Attorneys on both sides of a securities class action against Fannie Mae made their case today for summary judgment, with plaintiffs' counsel arguing that the mortgage giant clearly admitted to fraud and defense counsel arguing that the evidence proved Fannie Mae acted in good faith.
Fannie Mae and its auditor, KPMG, were sued in 2005 by the attorney general of Ohio on behalf of that state's pension plans, after the federal agency regulating Fannie Mae found that the company had overstated profits and failed to comply with other generally accepted accounting principles.
The plaintiffs have moved for summary judgment on Fannie Mae's liability for losses suffered by people who bought stock between 2001 and 2004. If U.S. District Judge Richard Leon rules in their favor, a jury would be tasked with deciding damages. The defendants have moved for summary judgment on the claims related to their accounting practices. If they win, Scott Fink of Gibson, Dunn & Crutcher told Leon that the defense thought it would be a "case ender."
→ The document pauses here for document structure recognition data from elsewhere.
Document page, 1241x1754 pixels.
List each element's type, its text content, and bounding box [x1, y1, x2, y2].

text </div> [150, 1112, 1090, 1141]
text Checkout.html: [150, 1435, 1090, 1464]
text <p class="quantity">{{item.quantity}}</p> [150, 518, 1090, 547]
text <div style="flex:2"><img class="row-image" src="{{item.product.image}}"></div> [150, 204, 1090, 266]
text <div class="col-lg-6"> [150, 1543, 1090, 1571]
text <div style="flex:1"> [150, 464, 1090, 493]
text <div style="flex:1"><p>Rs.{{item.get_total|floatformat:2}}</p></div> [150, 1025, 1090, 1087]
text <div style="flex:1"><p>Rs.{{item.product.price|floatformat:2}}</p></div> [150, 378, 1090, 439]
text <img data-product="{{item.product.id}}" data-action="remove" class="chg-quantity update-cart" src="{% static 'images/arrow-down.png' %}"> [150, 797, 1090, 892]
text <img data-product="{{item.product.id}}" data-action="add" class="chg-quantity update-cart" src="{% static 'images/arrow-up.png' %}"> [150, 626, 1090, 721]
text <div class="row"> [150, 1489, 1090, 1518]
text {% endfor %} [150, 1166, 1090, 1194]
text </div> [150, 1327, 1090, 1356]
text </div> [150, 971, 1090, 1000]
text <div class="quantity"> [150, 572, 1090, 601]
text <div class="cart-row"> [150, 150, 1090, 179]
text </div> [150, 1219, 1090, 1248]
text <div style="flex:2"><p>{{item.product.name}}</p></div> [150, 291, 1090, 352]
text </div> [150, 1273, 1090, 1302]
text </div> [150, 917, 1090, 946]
W.B. “Bill” Markovitz of Waite, Schneider, Bayless & Chesley acknowledged in his arguments on behalf of the plaintiffs’ motion that it was unusual for plaintiffs to move for summary judgment on liability. Still, he said, it was appropriate because the evidence showed Fannie Mae had already admitted to the alleged fraud in its filings with the U.S. Securities and Exchange Commission and public statements made by Fannie Mae officials about its accounting problems.
Markovitz focused on a 2006 report by former Senator Warren Rudman and Paul, Weiss, Rifkind, Wharton & Garrison, which found that Fannie Mae not only departed from generally accepted accounting principles, but also that officials did so to avoid making costly changes to its business model. He cited a public statement issued in 2006 by then-chairman of Fannie Mae’s board of directors, Stephen Ashley, that the board “accepts and embraces” the report.
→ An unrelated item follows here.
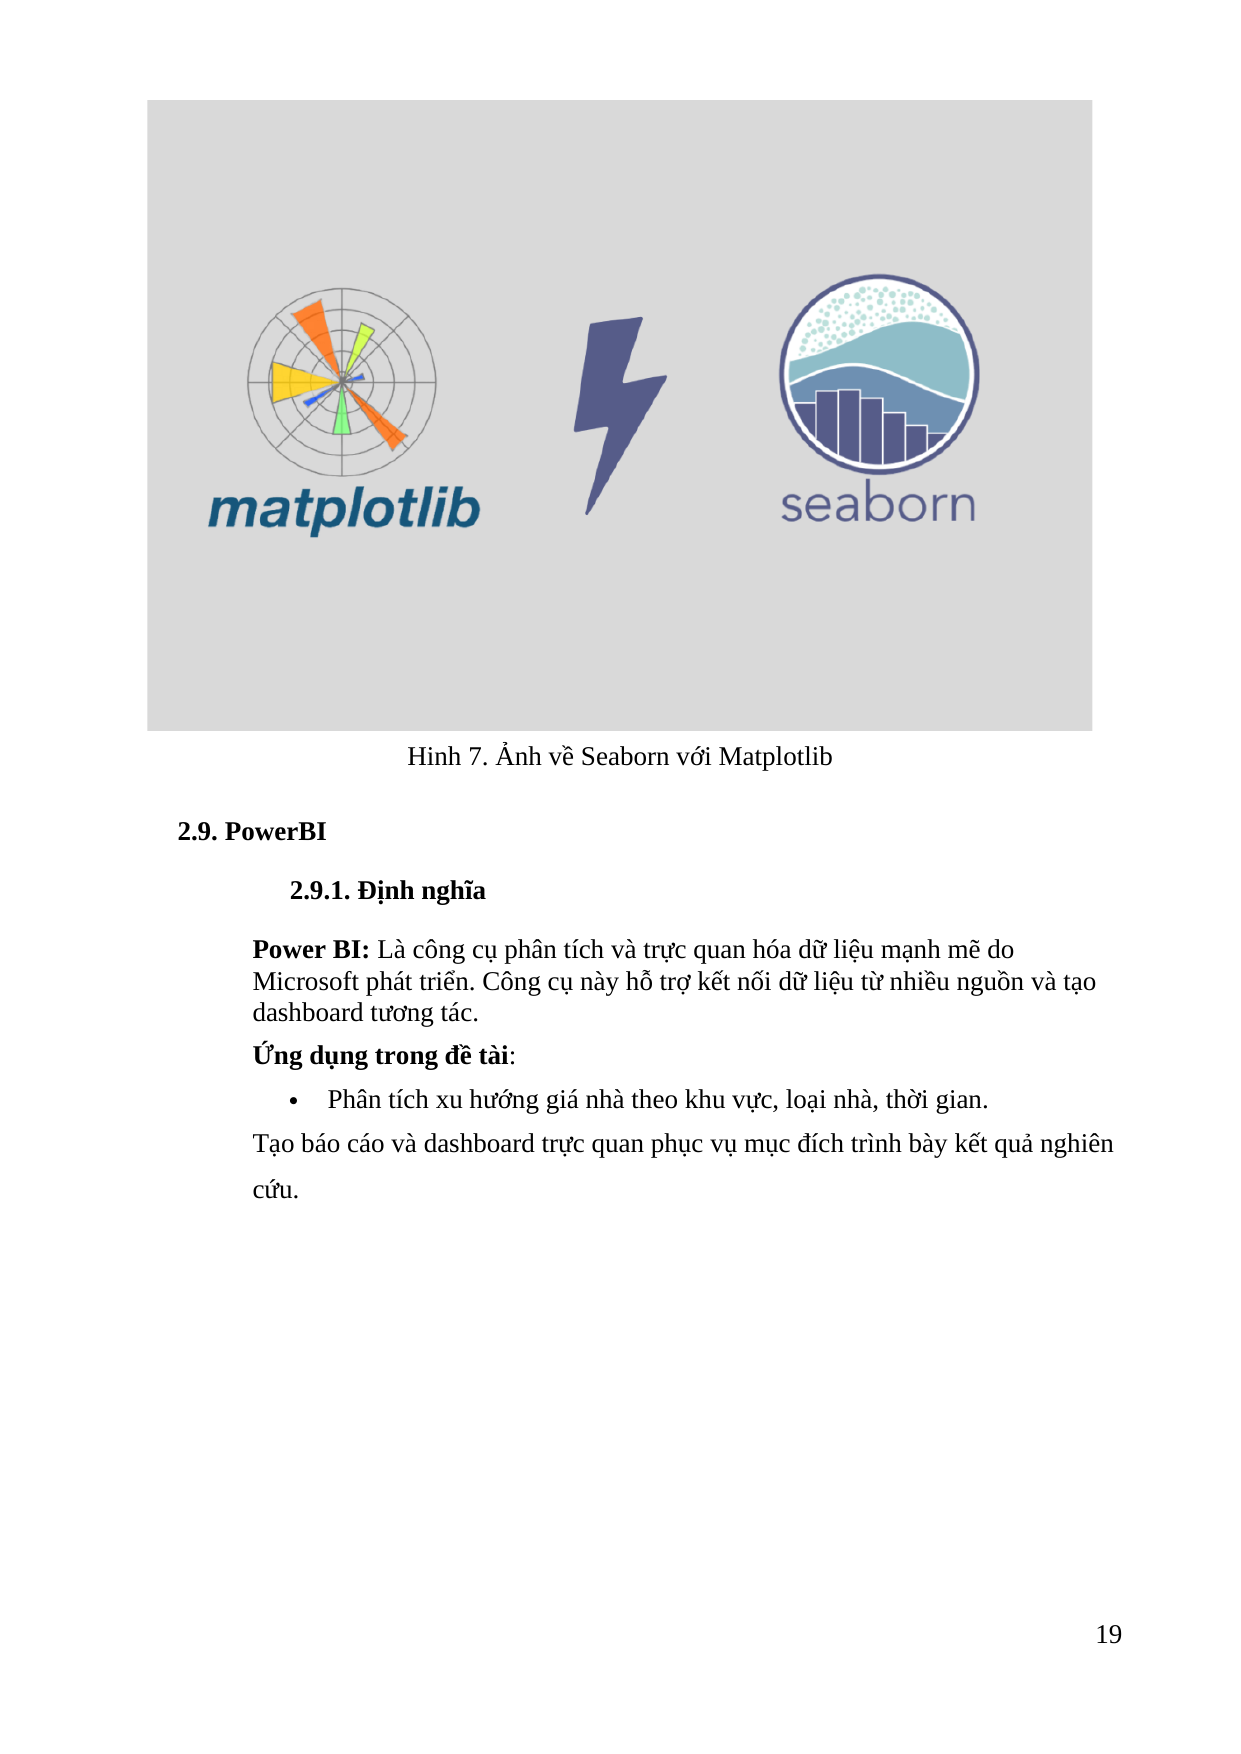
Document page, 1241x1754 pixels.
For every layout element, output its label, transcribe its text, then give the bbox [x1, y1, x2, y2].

Leon pressed Markovitz on the issue of whether there was fraudulent intent, asking him why he should look to the report when Rudman wasn’t tasked with deciding whether Fannie Mae had actually committed fraud. Markovitz said the report presented the elements of the fraud, even if Rudman didn’t come to that formal conclusion.
Robert Stern of O’Melveny & Myers, arguing against the plaintiffs’ motion, said the voluminous case record, which included testimony from more than a hundred witnesses, trumped the plaintiffs’ reliance on the Rudman report. The report was never formally adopted by the board, Stern said, meaning it wasn’t an admission of liability by Fannie Mae.
Stern argued that no witness testified that Fannie Mae officials knew they were acting contrary to generally accepted accounting principles at the time. If there was an error, he said, it was only that. “This simply is not the stuff of fraud,” he said.
Whether there was any evidence of fraudulent intent is also at the heart of the defendants’ motion for summary judgment. Gibson Dunn's Fink, arguing today on behalf of the defendants, told Leon that the case boiled down to a difference of opinion between Fannie Mae and the SEC over how to interpret the accounting regulations at issue. There was no evidence that Fannie Mae officials intentionally advocated an interpretation of those rules that they knew was wrong, he said.
Fink argued that the regulations in question are extraordinarily complex and have been the subject of debate for years, and that the SEC even changed its own opinion on how to interpret them in 2007.
Today was the first of three days of oral arguments on motions for summary judgment in the case. Today’s arguments involved the core joint motions filed by both sides, while most of the remaining motions involve individual defendants.